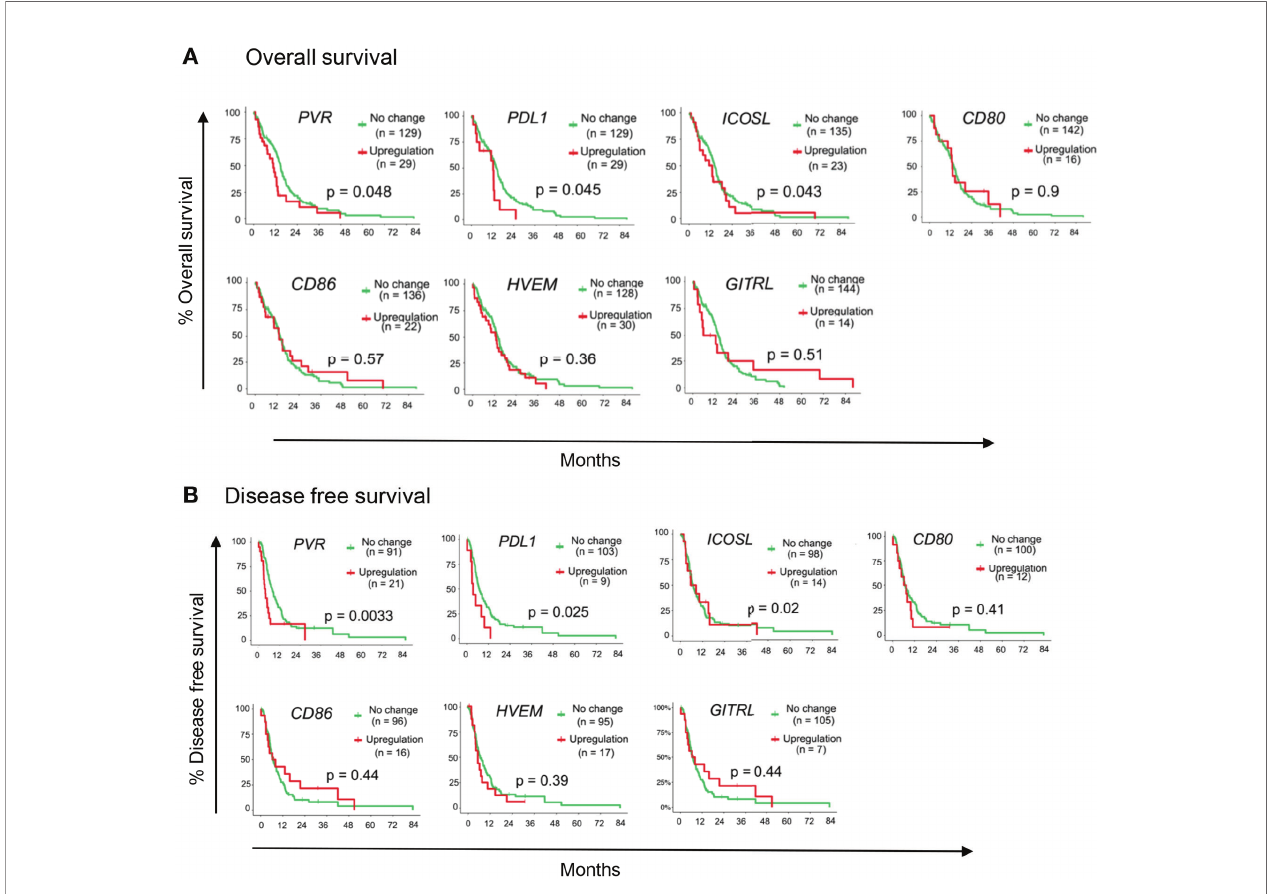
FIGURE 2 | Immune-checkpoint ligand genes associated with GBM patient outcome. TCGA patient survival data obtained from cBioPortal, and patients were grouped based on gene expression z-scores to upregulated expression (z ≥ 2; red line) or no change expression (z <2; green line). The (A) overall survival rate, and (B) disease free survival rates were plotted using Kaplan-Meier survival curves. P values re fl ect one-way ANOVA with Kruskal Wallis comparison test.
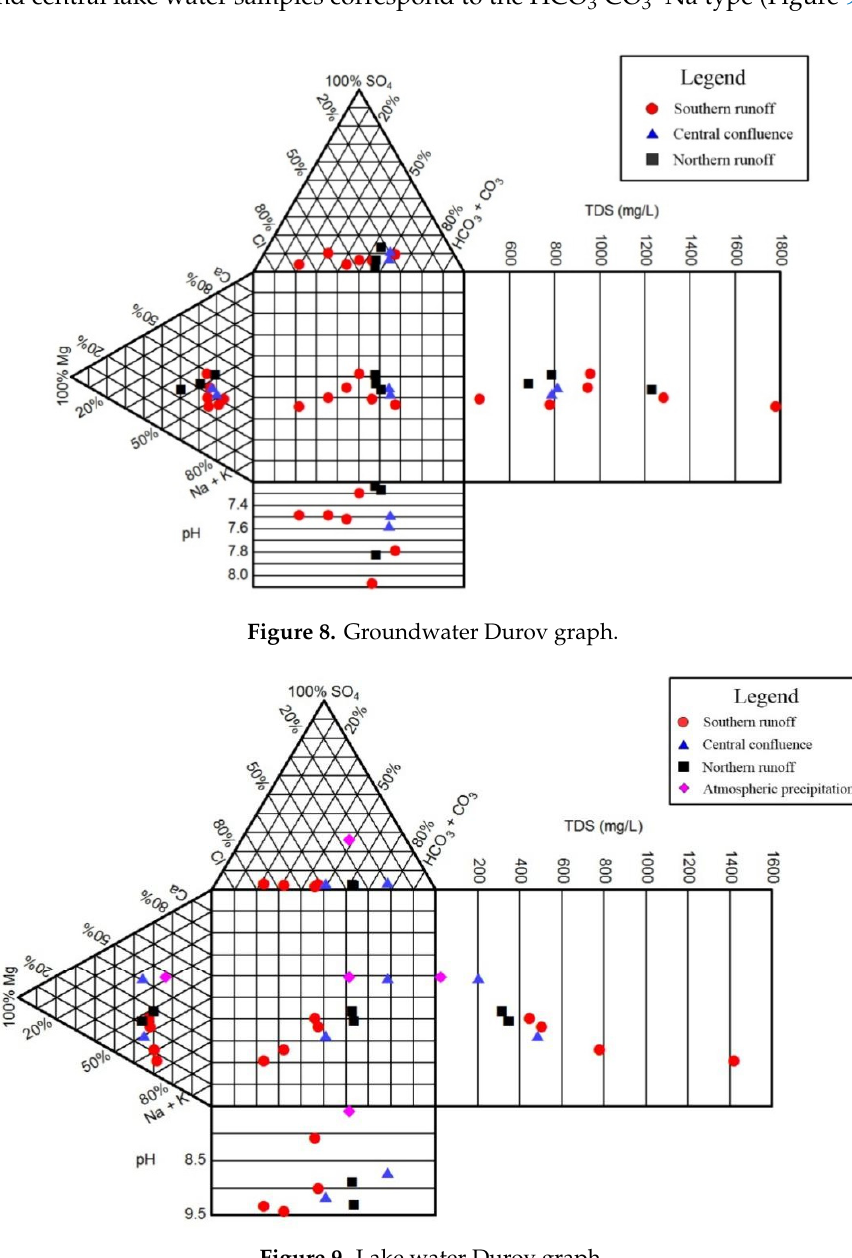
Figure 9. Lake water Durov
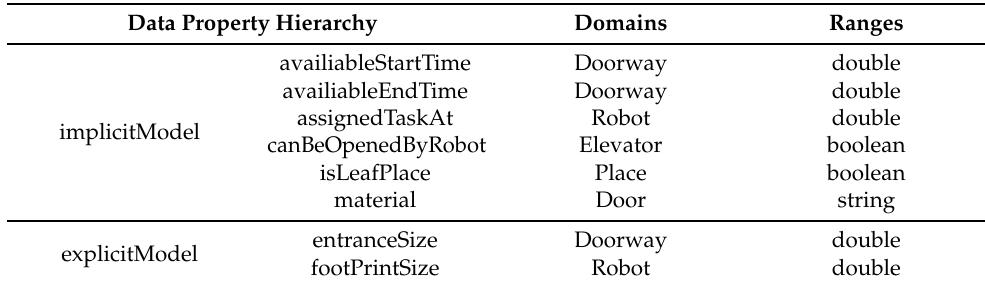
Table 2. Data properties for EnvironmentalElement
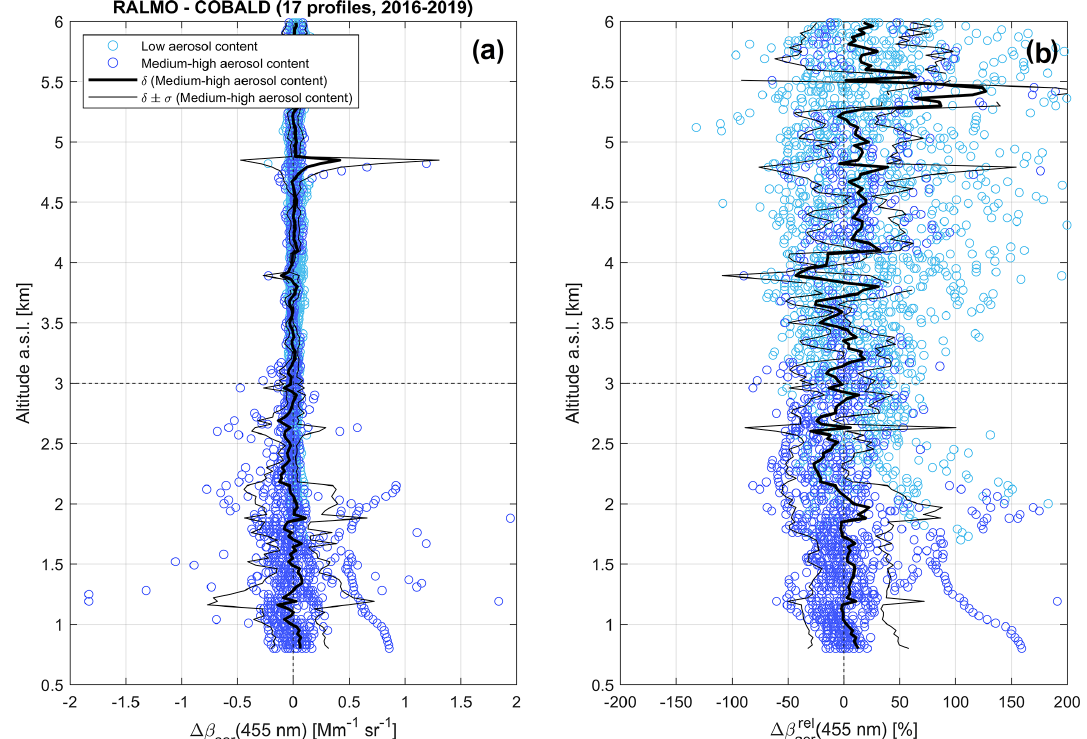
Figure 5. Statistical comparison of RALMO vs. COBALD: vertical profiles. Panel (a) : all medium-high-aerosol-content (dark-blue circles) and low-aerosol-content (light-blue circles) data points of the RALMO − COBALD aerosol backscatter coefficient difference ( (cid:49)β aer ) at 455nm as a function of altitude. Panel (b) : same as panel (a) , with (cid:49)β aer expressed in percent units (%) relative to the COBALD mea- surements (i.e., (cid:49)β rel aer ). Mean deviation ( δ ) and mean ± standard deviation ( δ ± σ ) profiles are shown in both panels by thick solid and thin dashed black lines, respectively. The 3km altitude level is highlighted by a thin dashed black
---
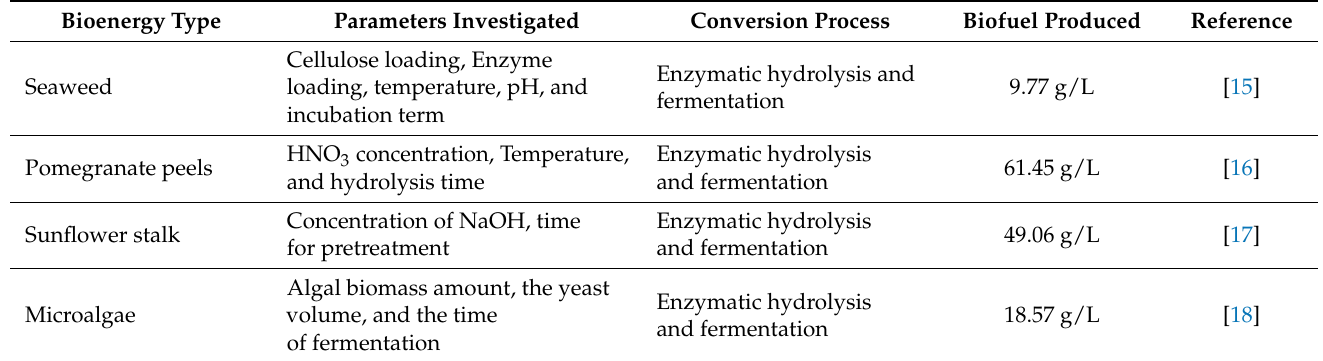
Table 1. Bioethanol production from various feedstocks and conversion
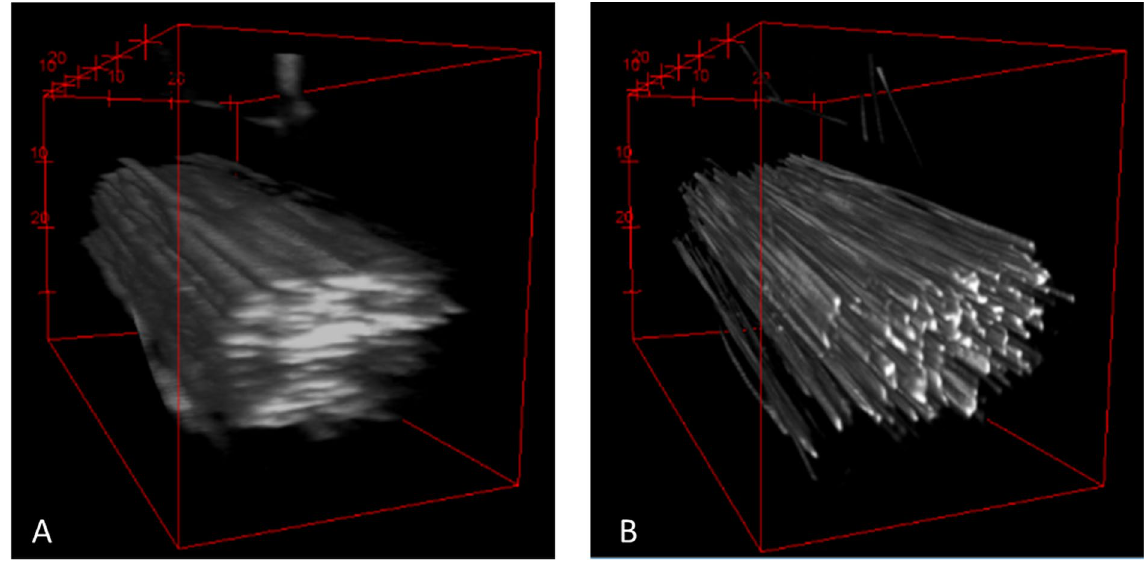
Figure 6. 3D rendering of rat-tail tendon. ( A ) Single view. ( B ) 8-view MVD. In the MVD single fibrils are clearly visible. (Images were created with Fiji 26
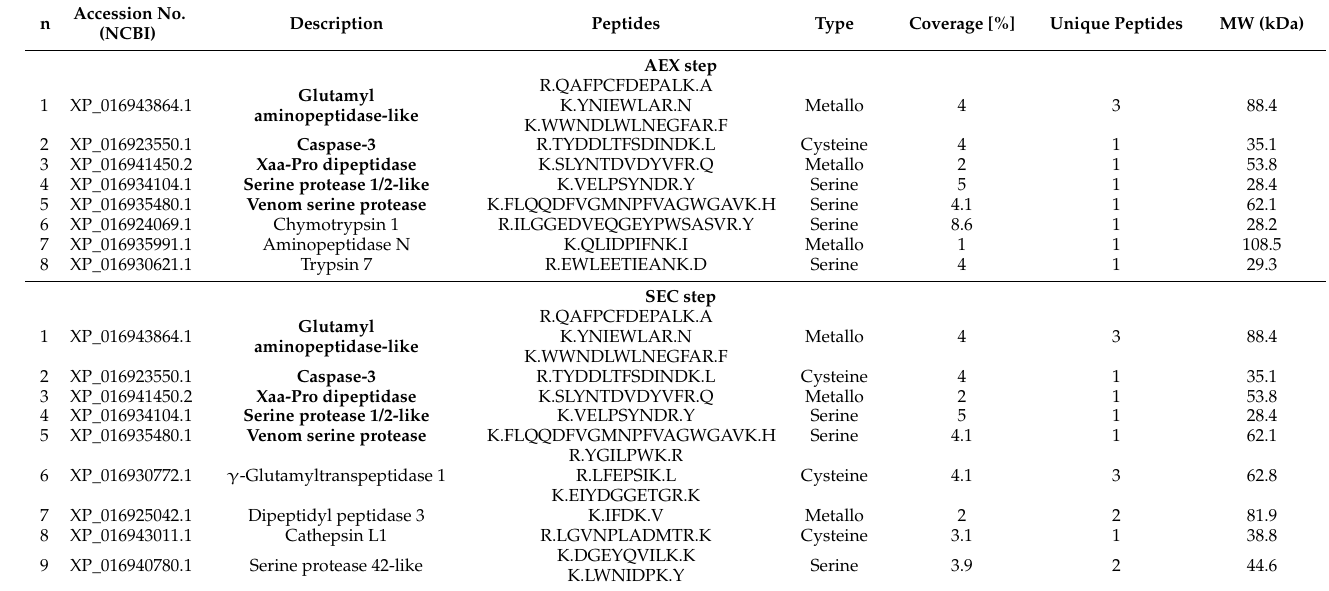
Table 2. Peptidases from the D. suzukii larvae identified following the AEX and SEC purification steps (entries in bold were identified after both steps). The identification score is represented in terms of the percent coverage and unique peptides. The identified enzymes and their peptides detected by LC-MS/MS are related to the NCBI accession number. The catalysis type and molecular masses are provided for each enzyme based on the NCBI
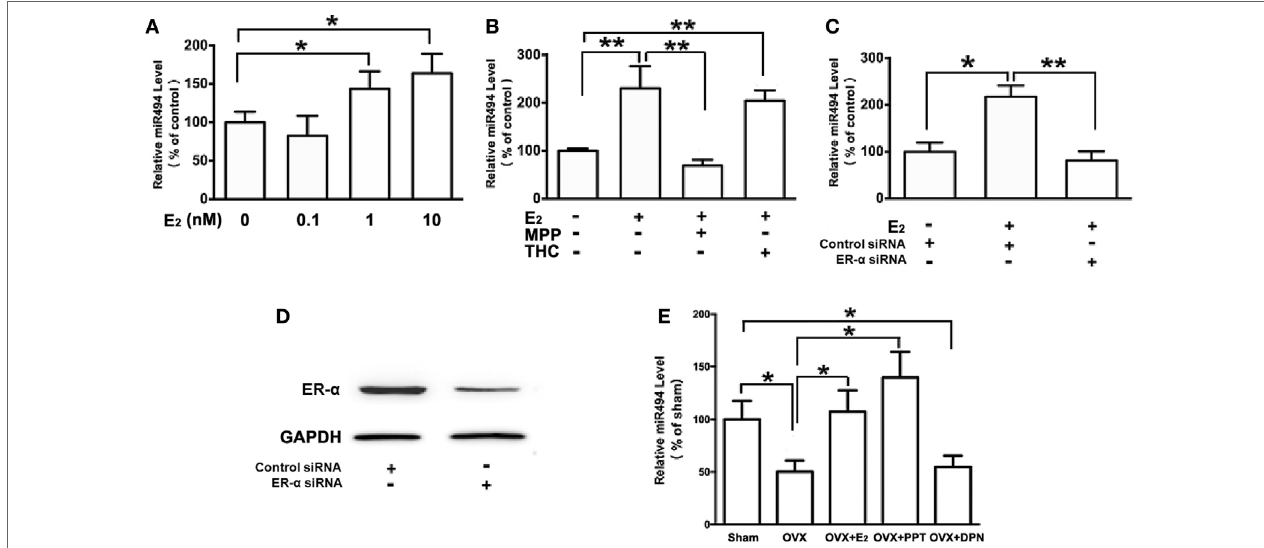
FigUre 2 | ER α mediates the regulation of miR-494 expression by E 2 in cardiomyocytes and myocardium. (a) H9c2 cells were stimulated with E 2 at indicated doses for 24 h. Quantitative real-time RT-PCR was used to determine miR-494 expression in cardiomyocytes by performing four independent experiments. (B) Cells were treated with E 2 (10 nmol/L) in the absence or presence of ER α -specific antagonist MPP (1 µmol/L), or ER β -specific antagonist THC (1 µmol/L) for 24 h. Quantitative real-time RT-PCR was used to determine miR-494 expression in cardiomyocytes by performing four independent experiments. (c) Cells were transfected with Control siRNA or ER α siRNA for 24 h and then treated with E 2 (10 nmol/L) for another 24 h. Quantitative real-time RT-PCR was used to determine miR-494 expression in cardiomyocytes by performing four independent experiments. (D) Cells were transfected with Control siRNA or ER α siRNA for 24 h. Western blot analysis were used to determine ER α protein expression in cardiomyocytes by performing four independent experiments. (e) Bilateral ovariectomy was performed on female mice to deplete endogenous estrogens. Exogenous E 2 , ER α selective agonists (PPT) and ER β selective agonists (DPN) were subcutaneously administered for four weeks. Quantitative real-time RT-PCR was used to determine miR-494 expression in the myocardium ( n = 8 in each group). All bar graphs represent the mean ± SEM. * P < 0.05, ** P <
* * *
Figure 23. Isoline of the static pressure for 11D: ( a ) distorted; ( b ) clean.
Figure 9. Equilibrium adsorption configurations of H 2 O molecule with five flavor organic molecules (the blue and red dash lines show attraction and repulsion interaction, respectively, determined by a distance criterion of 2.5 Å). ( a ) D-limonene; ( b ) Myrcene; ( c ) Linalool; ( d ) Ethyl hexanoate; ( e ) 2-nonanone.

• Task item: Of the lines above, quote exactly those from the one with "FIGURE 2 | Immune-checkpoint" through the one with "Figure 5. Statistical", ends included; pictures stay out.

• Task solution:
FIGURE 2 | Immune-checkpoint ligand genes associated with GBM patient outcome. TCGA patient survival data obtained from cBioPortal, and patients were grouped based on gene expression z-scores to upregulated expression (z ≥ 2; red line) or no change expression (z <2; green line). The (A) overall survival rate, and (B) disease free survival rates were plotted using Kaplan-Meier survival curves. P values re fl ect one-way ANOVA with Kruskal Wallis comparison test.
Figure 9. Lake water Durov
Table 2. Data properties for EnvironmentalElement
Figure 5. Statistical comparison of RALMO vs. COBALD: vertical profiles. Panel (a) : all medium-high-aerosol-content (dark-blue circles) and low-aerosol-content (light-blue circles) data points of the RALMO − COBALD aerosol backscatter coefficient difference ( (cid:49)β aer ) at 455nm as a function of altitude. Panel (b) : same as panel (a) , with (cid:49)β aer expressed in percent units (%) relative to the COBALD mea- surements (i.e., (cid:49)β rel aer ). Mean deviation ( δ ) and mean ± standard deviation ( δ ± σ ) profiles are shown in both panels by thick solid and thin dashed black lines, respectively. The 3km altitude level is highlighted by a thin dashed black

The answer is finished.